Claire Cayron

Claire Cayron, traductrice de littérature portugaise et brésilienne, est morte à Paris mardi 2 juillet, à l’âge de 67 ans. Elle avait surtout attaché son nom à celui du grand écrivain portugais Miguel Torga, dont elle fit découvrir l’oeuvre en France.

Née le 12 avril 1935, Claire Cayron avait soutenu une thèse de doctorat sur Simone de Beauvoir (éditée chez Gallimard en 1973). Elle était maître de conférences de littérature comparée à l’IUT des métiers du livre de l’université Bordeaux-III. A ce titre, elle contribua à la formation de nombreux libraires. Mais c’est d’abord dans le domaine de la traduction qu’elle se fit connaître, notamment au sein de l’ATLAS (Assises de la traduction littéraire en Arles), dont elle fut la cofondatrice. Loin de se limiter à la défense d’une corporation mal aimée, ses efforts portaient sur la nécessaire reconnaissance de la dimension intellectuelle et spirituelle de la traduction. Elle aimait d’ailleurs citer George Steiner et Maurice Blanchot. Ce dernier ne s’était-il pas démarqué de toute conception utilitariste en écrivant : "On ne voit pas pourquoi l’acte du traducteur ne serait pas apprécié comme l’acte littéraire par excellence" ? Acte d’émancipation plus que de conservation linguistique, la traduction était pour elle "acte d’écriture".

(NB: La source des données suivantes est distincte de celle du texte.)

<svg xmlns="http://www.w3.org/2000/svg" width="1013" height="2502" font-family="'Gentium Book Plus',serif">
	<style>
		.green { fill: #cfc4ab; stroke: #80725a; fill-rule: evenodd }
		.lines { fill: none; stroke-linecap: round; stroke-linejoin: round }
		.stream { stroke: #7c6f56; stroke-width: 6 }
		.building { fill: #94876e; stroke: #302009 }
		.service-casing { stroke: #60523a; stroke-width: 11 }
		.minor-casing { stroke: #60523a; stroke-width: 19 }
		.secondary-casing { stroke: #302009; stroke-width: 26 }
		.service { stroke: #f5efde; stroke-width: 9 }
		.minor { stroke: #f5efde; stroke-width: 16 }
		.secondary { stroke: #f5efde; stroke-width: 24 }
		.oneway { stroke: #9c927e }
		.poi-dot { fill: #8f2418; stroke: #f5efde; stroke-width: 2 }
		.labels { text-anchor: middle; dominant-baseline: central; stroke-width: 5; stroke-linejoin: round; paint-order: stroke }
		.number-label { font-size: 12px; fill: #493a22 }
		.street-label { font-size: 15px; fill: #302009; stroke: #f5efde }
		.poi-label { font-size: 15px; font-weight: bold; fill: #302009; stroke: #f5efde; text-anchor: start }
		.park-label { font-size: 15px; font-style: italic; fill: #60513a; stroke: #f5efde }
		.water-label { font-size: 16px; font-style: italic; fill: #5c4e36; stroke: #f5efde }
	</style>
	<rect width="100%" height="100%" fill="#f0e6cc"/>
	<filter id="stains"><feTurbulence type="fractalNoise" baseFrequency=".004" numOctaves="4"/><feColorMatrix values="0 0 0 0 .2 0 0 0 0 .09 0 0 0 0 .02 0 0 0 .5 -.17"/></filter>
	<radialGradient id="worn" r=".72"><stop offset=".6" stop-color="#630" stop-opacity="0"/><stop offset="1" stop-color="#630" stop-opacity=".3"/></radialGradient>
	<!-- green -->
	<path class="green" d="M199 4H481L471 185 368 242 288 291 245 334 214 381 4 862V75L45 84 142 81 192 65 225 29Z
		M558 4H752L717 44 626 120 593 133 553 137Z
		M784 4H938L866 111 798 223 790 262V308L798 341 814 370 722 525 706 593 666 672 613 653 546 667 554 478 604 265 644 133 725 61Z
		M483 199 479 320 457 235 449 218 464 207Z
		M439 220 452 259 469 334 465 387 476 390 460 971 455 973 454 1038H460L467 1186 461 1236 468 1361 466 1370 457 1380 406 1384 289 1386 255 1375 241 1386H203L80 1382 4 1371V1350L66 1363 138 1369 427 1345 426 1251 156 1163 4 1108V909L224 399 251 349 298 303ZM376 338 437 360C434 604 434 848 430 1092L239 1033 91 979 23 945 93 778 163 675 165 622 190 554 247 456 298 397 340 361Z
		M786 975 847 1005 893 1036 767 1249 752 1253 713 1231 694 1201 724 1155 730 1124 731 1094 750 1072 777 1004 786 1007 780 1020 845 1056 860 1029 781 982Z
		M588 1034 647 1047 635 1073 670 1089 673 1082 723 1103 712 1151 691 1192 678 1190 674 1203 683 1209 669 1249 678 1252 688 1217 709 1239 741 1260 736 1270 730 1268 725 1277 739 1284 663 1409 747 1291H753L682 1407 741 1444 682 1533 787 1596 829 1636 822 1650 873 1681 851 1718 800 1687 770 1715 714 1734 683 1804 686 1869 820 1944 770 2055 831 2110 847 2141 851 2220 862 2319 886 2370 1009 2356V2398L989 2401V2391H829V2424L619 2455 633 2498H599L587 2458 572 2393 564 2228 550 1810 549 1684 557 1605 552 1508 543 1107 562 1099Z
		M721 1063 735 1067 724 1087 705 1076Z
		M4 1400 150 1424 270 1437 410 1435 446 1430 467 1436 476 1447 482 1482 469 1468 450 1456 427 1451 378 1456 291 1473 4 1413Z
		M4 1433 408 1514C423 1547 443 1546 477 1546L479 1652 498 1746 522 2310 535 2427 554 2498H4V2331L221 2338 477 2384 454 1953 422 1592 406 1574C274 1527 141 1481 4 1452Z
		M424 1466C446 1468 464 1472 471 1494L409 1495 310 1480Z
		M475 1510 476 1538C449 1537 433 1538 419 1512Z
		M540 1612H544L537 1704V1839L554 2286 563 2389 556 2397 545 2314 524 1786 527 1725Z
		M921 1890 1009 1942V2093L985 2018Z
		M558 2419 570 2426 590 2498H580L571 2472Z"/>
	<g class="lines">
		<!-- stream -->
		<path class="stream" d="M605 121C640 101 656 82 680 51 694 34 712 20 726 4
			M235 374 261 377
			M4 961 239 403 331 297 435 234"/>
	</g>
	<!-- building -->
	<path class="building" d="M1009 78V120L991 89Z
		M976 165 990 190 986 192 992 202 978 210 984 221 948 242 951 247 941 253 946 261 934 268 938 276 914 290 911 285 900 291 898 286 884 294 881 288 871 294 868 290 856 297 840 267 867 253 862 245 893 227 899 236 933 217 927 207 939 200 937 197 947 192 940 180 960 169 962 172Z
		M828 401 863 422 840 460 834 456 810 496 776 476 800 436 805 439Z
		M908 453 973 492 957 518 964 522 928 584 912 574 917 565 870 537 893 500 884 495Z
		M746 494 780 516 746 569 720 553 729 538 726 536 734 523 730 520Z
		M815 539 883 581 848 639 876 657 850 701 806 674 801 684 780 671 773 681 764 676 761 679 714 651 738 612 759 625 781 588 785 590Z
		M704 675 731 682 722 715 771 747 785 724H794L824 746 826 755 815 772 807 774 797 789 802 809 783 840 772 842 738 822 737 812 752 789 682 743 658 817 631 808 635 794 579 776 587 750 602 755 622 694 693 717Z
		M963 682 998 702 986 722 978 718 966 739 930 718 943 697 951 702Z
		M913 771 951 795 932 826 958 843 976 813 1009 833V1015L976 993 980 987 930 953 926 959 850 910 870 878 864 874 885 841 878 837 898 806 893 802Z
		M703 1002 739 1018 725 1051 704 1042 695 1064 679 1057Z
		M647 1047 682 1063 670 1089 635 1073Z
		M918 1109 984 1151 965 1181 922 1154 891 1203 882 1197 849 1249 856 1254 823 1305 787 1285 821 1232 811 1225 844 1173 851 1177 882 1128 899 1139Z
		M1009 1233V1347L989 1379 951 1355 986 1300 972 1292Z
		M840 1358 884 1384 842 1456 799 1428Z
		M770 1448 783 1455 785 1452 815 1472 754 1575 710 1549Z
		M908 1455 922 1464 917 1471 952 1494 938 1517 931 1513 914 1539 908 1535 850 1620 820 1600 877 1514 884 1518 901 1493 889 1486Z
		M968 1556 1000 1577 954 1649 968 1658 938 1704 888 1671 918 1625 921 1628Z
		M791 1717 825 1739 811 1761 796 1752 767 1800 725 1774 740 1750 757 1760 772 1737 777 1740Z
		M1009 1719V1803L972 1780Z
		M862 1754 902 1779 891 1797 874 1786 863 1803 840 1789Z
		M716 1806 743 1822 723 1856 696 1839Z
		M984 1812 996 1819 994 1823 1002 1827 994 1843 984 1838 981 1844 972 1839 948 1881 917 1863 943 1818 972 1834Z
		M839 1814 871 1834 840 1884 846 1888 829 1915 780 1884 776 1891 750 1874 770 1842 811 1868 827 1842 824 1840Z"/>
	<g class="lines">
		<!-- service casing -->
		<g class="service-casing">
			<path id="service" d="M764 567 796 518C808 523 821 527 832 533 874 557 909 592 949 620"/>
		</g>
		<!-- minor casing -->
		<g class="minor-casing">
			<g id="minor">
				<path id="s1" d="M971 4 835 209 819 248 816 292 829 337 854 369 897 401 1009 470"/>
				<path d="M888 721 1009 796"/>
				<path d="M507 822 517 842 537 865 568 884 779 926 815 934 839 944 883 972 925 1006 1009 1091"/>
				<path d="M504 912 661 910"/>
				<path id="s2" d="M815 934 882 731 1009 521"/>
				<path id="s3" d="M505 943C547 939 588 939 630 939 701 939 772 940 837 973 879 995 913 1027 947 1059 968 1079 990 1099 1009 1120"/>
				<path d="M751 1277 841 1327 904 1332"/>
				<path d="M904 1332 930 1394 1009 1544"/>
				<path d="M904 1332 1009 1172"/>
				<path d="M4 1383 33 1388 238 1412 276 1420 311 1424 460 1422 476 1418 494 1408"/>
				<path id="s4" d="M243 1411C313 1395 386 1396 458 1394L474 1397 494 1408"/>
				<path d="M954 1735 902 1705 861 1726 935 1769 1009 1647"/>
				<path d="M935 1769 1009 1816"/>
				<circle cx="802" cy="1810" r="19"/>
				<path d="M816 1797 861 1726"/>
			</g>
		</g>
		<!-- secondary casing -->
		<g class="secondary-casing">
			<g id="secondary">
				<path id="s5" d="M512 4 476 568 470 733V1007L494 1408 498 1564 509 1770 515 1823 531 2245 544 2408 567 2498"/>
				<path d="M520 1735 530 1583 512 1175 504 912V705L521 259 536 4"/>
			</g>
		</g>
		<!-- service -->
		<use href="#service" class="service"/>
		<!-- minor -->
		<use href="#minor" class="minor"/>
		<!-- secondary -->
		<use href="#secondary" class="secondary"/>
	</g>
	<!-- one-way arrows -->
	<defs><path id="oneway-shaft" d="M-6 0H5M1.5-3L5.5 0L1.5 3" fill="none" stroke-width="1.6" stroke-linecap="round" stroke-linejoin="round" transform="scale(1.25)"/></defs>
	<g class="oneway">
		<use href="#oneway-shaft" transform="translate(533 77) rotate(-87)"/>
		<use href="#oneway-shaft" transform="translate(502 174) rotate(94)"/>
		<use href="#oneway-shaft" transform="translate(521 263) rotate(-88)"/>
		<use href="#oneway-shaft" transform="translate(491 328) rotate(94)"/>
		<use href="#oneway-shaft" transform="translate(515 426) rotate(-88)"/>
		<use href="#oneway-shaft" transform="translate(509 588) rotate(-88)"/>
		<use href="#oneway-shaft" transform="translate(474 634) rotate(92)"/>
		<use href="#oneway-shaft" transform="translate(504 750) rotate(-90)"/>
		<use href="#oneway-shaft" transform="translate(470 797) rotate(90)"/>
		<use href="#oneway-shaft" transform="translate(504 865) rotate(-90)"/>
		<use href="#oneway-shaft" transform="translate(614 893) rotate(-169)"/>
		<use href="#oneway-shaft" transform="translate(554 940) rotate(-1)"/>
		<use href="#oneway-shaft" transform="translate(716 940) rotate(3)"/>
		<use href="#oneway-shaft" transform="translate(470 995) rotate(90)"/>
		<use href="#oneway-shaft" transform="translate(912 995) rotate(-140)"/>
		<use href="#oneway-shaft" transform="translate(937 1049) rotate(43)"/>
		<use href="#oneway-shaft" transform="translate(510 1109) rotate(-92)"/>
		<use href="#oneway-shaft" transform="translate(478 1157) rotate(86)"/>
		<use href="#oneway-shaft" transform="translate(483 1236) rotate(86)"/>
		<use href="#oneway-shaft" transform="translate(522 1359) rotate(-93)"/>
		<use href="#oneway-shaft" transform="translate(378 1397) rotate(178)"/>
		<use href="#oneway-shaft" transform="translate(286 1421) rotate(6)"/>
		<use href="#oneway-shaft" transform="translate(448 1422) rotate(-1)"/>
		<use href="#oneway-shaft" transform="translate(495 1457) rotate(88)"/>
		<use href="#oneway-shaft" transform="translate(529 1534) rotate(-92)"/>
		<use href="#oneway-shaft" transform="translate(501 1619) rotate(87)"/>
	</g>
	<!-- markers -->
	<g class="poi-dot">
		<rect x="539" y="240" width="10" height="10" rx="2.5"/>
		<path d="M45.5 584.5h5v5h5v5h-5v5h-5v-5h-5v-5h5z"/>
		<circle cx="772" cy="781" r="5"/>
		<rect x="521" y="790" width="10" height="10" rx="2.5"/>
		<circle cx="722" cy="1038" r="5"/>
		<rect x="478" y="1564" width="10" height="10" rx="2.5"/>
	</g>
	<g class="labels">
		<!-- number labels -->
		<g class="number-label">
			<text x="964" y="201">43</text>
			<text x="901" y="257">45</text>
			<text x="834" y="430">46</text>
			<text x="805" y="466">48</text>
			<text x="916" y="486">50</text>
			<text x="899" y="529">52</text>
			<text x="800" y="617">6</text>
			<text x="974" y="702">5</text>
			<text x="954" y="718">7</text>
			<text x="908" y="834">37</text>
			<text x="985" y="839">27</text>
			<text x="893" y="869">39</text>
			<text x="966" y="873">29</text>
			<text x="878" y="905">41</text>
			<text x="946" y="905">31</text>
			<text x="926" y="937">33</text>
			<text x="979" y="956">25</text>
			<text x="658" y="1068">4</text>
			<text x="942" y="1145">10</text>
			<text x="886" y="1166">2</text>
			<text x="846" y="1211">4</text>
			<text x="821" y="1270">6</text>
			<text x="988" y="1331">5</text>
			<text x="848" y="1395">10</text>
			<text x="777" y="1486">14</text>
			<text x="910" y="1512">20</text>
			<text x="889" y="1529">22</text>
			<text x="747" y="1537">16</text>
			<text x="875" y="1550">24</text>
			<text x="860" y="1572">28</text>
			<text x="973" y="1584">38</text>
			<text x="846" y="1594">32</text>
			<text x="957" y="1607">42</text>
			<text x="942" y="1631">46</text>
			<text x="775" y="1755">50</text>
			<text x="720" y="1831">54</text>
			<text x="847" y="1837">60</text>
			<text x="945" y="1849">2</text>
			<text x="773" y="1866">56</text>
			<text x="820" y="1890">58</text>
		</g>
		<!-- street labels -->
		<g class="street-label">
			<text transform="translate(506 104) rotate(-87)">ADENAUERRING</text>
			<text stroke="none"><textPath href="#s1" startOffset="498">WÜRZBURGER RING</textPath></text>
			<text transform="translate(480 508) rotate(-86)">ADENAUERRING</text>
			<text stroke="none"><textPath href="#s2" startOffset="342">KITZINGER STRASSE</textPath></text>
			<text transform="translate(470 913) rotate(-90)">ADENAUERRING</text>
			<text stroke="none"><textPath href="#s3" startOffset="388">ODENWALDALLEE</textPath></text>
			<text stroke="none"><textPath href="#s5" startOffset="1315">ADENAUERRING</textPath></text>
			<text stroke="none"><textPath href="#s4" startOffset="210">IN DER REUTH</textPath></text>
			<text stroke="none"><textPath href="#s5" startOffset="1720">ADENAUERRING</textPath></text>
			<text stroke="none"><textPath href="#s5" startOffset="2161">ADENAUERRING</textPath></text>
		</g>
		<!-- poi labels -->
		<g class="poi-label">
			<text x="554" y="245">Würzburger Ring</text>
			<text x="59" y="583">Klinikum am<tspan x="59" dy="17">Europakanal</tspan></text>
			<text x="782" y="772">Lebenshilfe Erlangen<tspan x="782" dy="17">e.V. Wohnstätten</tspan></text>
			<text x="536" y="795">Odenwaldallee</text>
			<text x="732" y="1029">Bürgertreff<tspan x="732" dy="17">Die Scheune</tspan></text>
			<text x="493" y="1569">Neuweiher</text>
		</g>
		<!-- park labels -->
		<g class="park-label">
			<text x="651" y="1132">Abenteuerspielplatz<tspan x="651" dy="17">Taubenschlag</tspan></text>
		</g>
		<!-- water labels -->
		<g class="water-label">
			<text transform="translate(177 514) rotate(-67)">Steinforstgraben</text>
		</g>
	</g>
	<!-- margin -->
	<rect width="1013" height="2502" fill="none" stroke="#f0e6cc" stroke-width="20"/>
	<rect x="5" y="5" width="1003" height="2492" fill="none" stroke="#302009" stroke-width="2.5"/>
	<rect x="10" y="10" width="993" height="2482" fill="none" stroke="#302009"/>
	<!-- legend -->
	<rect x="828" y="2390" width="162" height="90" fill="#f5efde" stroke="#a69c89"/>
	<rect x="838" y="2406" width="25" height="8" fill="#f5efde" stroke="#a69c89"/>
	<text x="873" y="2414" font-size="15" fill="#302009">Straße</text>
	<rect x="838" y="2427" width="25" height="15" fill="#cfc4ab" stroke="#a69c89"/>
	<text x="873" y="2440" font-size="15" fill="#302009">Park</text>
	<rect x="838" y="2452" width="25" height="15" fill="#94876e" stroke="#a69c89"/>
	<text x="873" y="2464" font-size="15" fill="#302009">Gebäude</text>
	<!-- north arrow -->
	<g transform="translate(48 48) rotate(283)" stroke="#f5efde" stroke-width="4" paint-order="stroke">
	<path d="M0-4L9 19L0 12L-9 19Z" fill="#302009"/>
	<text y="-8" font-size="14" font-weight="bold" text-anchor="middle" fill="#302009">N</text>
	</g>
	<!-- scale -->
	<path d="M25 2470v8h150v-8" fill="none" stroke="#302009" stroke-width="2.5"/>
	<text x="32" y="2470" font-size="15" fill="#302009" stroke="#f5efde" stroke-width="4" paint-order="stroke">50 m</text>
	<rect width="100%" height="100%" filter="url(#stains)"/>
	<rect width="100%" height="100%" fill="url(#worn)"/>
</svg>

La découverte de l’oeuvre de Miguel Torga en 1973 donna à ce que Claire Cayron nommait sa "passion lusophone" une occasion de s’exercer pleinement. Médecin à Coïmbra, opposant déterminé à la dictature salazariste, moraliste et chantre de sa terre portugaise, Torga trouva en Claire Cayron non seulement une traductrice, mais la lectrice critique et l’interprète fidèlement sourcilleuse dont tous les écrivains ont pu un jour rêver. A partir de 1982, et durant une quinzaine d’années, elle se voua entièrement à ce travail avec un
exclusivisme farouche. Cela eut pour heureuse conséquence de fournir aux lecteurs français une version non seulement fiable, mais encore unifiée et cohérente, une véritable re-création en somme, des romans et nouvelles, du journal et des poèmes de l’écrivain mort en 1995. Ses traductions de Miguel Torga - son oeuvre pratiquement complet - sont publiées ou reprises par les éditions José Corti. Cette "fonction critique" et interprétative, Claire Cayron l’appliqua aussi, à partir de 1987, à d’autres auteurs, toujours choisis en fonction d’une affinité et d’une connaissance approfondie, Ainsi, elle donna (toujours chez Corti) des versions françaises des principaux livres des Brésiliens Harry Laus et Caio Fernando Abreu.